Exhaustive is not quite the right word to describe the OED’s definition of set, as it is the length of a novel, taking up more than twenty-five pages in the OED. Set is the largest entry in the print version of the OED (it has been usurped by make in the online OED, but only because M has already been revised and added to, and S has not). It is broken down into hundreds of senses, and most of those senses have various subgroupings that distinguish it even further. This is a word you can spend a week or more wallowing in. You can roll around in there and lose sight of what language actually is as your mind struggles to differentiate among the hundreds of shades of meaning that can be produced by three letters.
You should read it.
I’m serious; you should read it, all sixty-thousand-odd words of it. In fact, if you do not own the OED you should go out tomorrow and buy it, just so that you can read this one definition. If you won’t buy it you should go to the library, or to the house of a friend who owns the OED. Invite yourself in, curl up in your friend’s favorite armchair, and proceed to spend the next few days reading.
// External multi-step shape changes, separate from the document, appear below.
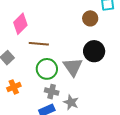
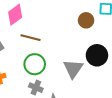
black circle: (94, 51) -> (97, 55), moved
gray triangle: (73, 67) -> (73, 69), moved

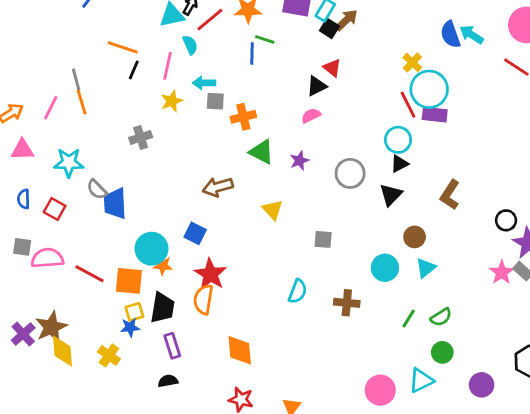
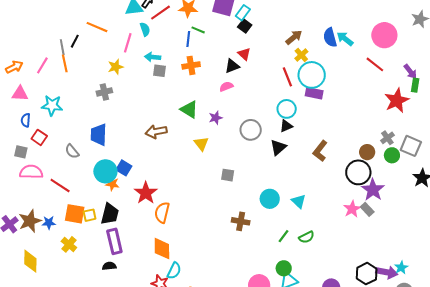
brown arrow: (346, 20) -> (294, 37), moved
black line: (134, 70) -> (75, 41), moved
yellow star: (172, 101) -> (116, 67), moved
red line: (408, 105) -> (287, 77), moved
orange cross: (243, 117) -> (191, 65), moved
gray semicircle: (97, 189) -> (72, 151), moved
blue semicircle: (24, 199) -> (26, 120), moved
blue trapezoid: (115, 204) -> (99, 135), moved
yellow triangle: (273, 210) -> (201, 144), moved
black circle: (506, 220) -> (358, 172), size x1.6
blue square: (195, 233) -> (124, 168), moved
brown circle: (415, 237) -> (367, 152), moved
gray square: (22, 247) -> (21, 152), moved
cyan triangle: (426, 268) -> (299, 201), turned -42
orange square: (129, 281) -> (75, 214), moved
cyan semicircle: (298, 291) -> (174, 271), moved
orange semicircle: (203, 299) -> (162, 212), moved
blue star: (130, 327) -> (49, 223), moved
purple rectangle: (172, 346) -> (114, 241), size x1.4
yellow diamond: (63, 351) -> (30, 261), moved
green circle: (442, 352) -> (284, 268), moved

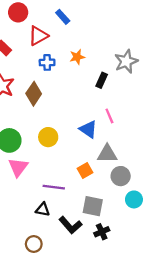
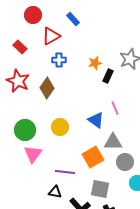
orange star: (77, 57) -> (95, 63), moved
orange square: (85, 171) -> (93, 157), size x1.5

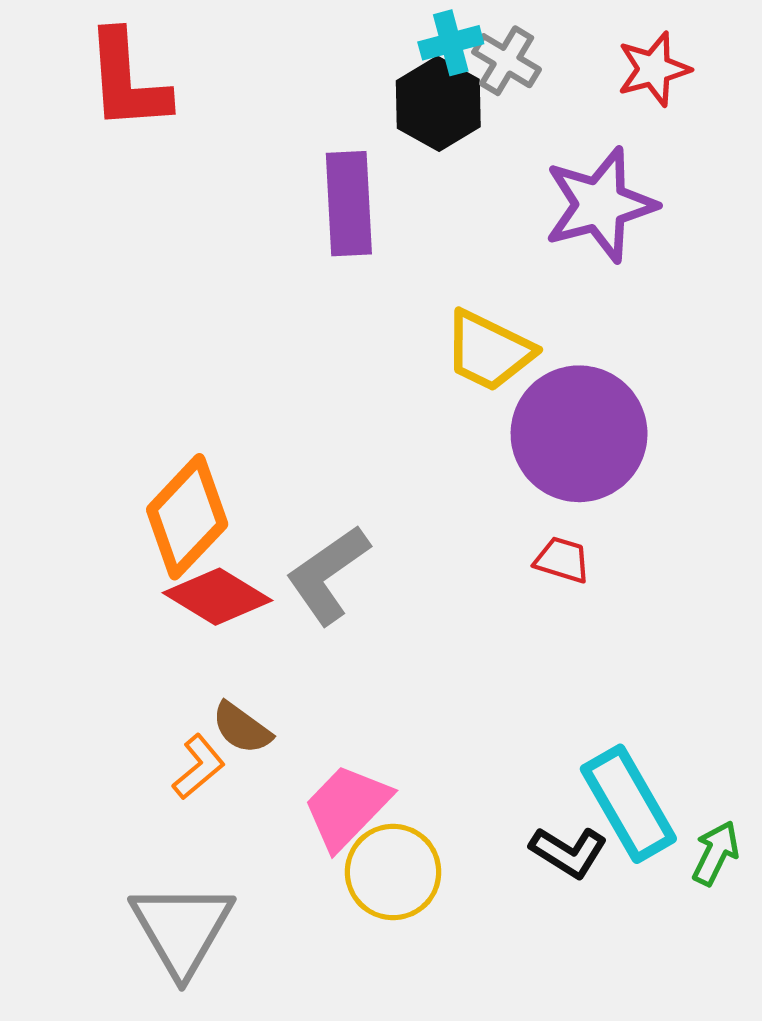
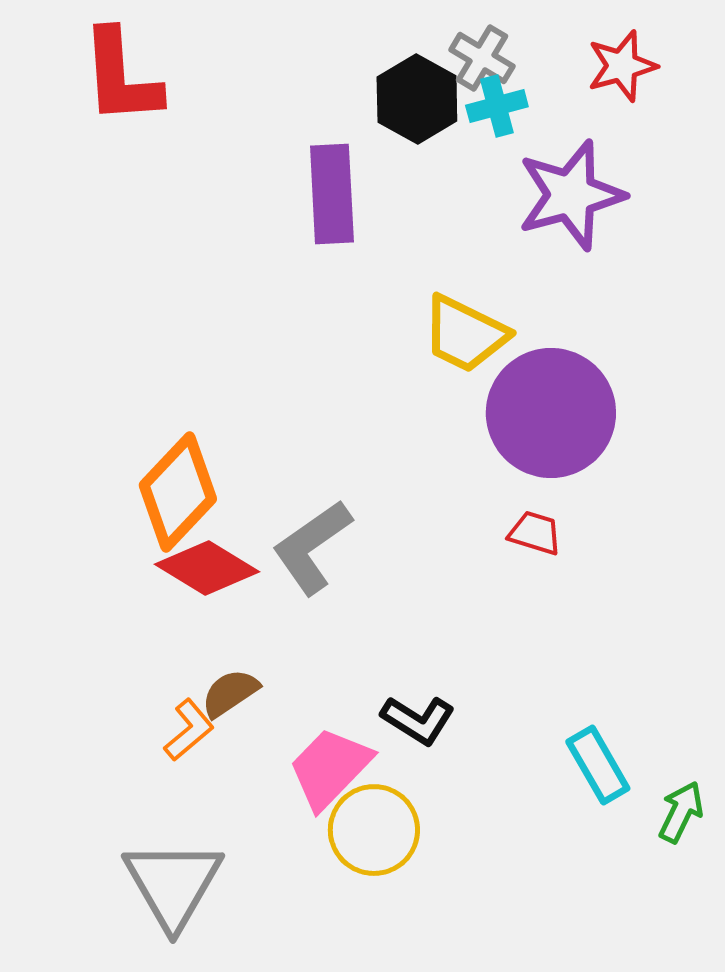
cyan cross: (451, 43) -> (497, 106), moved
brown semicircle: (242, 728) -> (230, 693), turned 110
cyan rectangle: (628, 804) -> (598, 765), size x0.7
black L-shape: (569, 852) -> (418, 720), moved

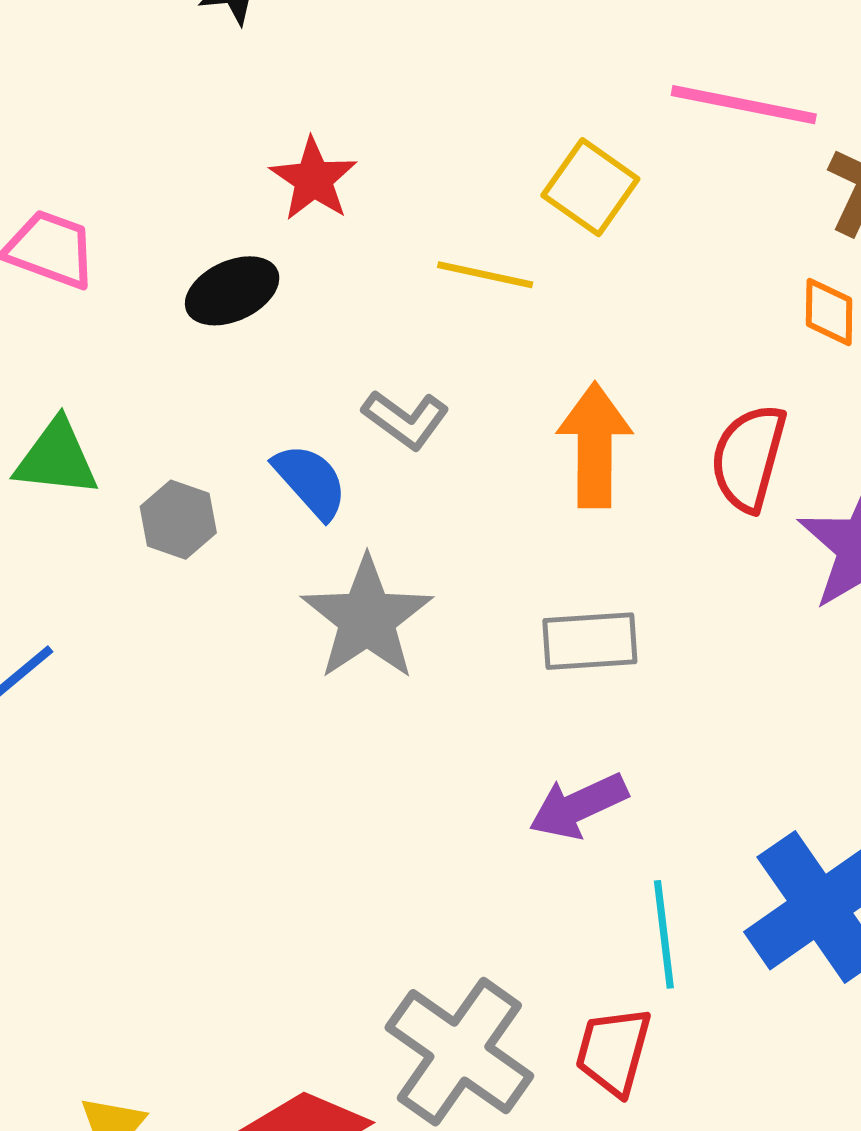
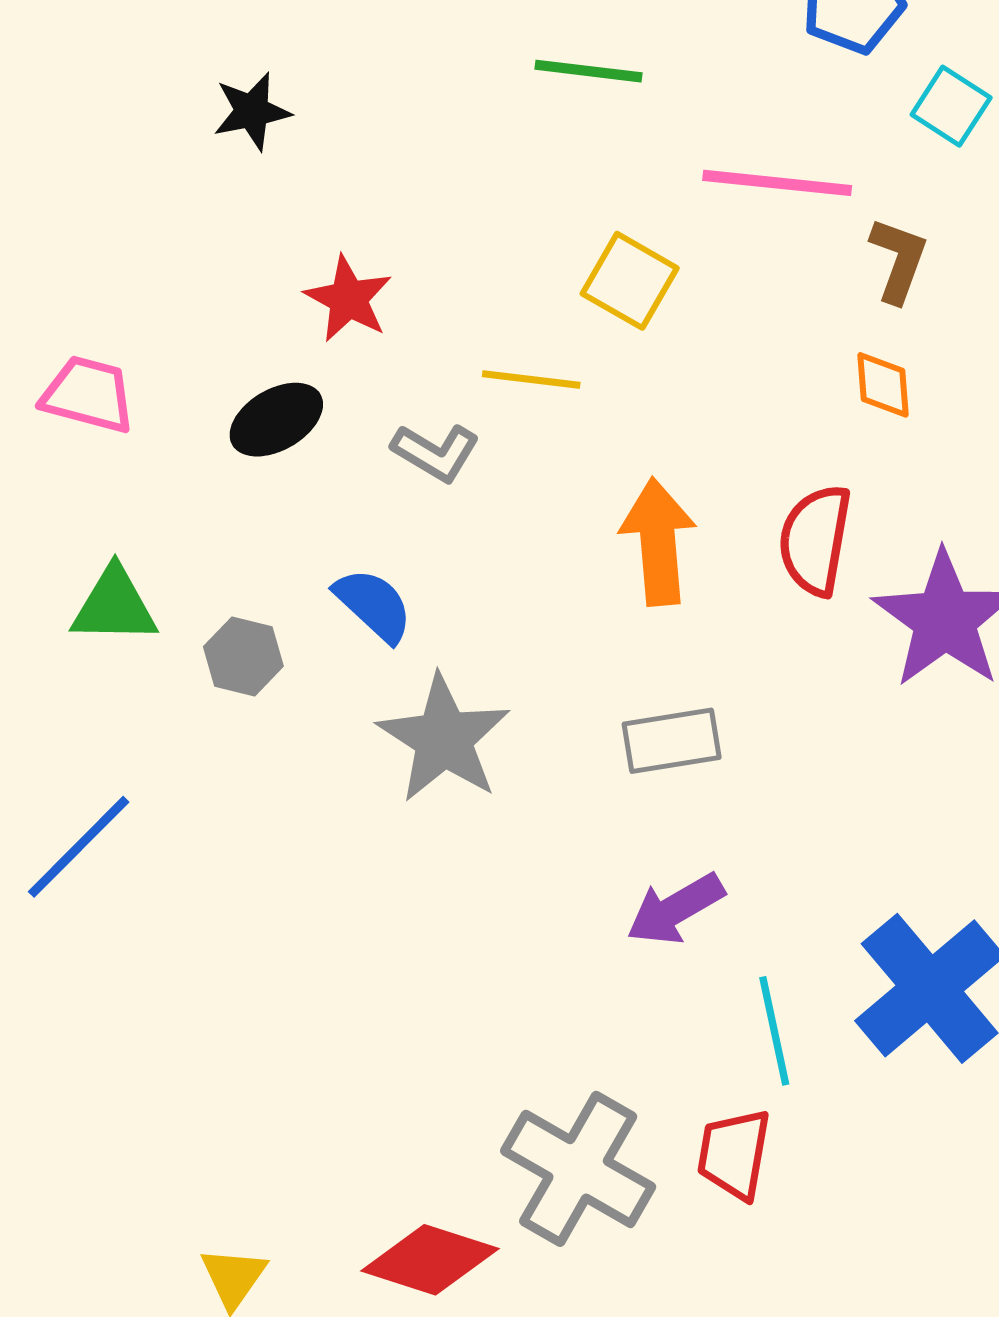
gray L-shape: (406, 419) -> (436, 452), moved

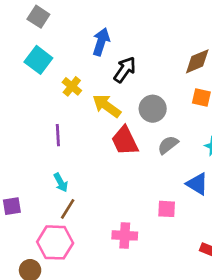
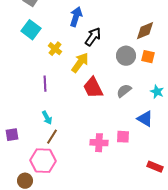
yellow arrow: (107, 106) -> (80, 63), turned 90
gray circle: (153, 109) -> (126, 56), moved
pink cross: (125, 235) -> (99, 143), moved

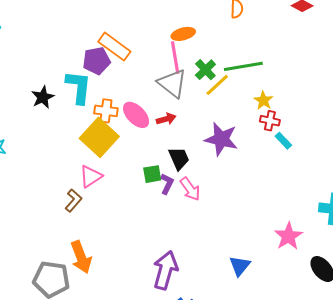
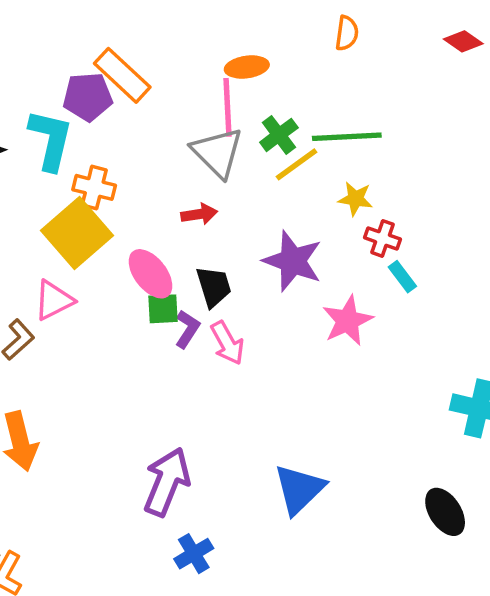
yellow star: (263, 100) -> (355, 199), moved, turned -30
pink ellipse: (136, 115) -> (151, 274), moved
pink star: (288, 236) -> (348, 321), moved
blue triangle: (240, 266) -> (299, 489), size x1.4

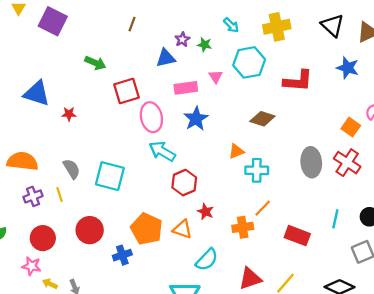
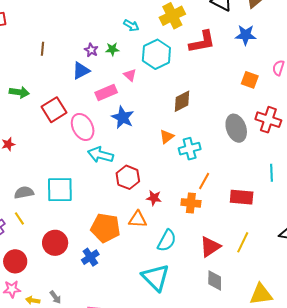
red L-shape: (298, 81) -> (202, 42), moved
brown diamond: (262, 119) -> (182, 101), turned -30
orange square: (351, 127) -> (250, 80), moved
gray semicircle: (72, 169) -> (24, 193), turned -54
orange cross: (243, 227) -> (191, 203), turned 30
To give you an idea of how comprehensive the definition of this word is, consider that, as a verb, it has 155 main senses listed, some of which (such as set up) have as many as seventy subsenses. Set functions not only as a verb, but also as an adjective (nine main senses), a noun (forty-eight main senses), and a conjunction (one sense).
Set can have as commonplace a definition as “a grudge,” as poetic as “the end of life,” and as pedestrian as “a mining lease.” Its use stretches from well over a thousand years ago to the present, an astonishing degree of longevity.